(Extract to read)
+---+

That’s how low a regular gallon of gasoline could cost in California by the end of the year, said Patrick De Haan, head of petroleum analysis at GasBuddy, which tracks price trends.

The safer bet is $4.50, he said, but $4.25 is not out of the question. An average that low would likely mean “thousands of stations below $4,” he said.

On Tuesday, the average price of a gallon of regular gasoline was $5.06 in California, still well above the nationwide average of $3.53.

According to AAA’s readings, average prices for regular gasoline were below the state average in Fresno, Madera and Merced counties Tuesday:

  • $4.87 per gallon in Fresno County

  • $5 per gallon in Madera County

  • $5 per gallon in Merced County

Fresno and Madera counties prices already dipped well below the $4.50 mark at some locations as early as yesterday. GasBuddy on Tuesday showed prices as low as $4.05 in Fresno County and $4.23 in Madera County. In Merced County, the low price was $4.49.

+---+

(Supplied information)
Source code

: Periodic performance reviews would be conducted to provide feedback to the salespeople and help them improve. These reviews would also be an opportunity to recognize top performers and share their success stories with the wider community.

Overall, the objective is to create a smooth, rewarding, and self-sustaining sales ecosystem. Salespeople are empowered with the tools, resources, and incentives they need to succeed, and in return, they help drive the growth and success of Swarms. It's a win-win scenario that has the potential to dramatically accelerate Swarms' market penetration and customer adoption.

+---+

(Your goal) Write the next part of the text on California gas prices, picking up after its final sentence. The lines have no connection to the gas price text.

(Exercise output)
Overall, Fresno metropolitan area’s average price was down about 7 cents from one week ago, according to AAA, and down 49 cents from one month ago. In the Madera-Chowchilla area, the average price dropped about 5 cents from one week ago, and about 25 cents from one month ago. The Merced area saw an average price decrease of about 8 cents from last week, and about 58 cents from last month.

Nationally, De Haan saw the price falling below $3 this winter. Gasoline prices tend to fall this time of year.

“Demand from drivers has fallen and we are seeing the impact of winter blend being introduced earlier than previous years. There are also signs of a slowing economy that is affecting overall demand,” said Gokce Soydemir, Foster Farms endowed professor of business economics at California State University, Stanislaus.

The Federal Energy Information Administration saw consumer demand dropping to its lowest level in two decades.

“U.S. motorists are driving less because they aren’t commuting to work every day, newer gasoline-fueled vehicles are more efficient, and there are more electric vehicles on the road,” said EIA Administrator Joe DeCarolis in a press release.

“Put those trends together with high gasoline prices and high inflation, and we find that U.S. motorists are using less gasoline,” he said.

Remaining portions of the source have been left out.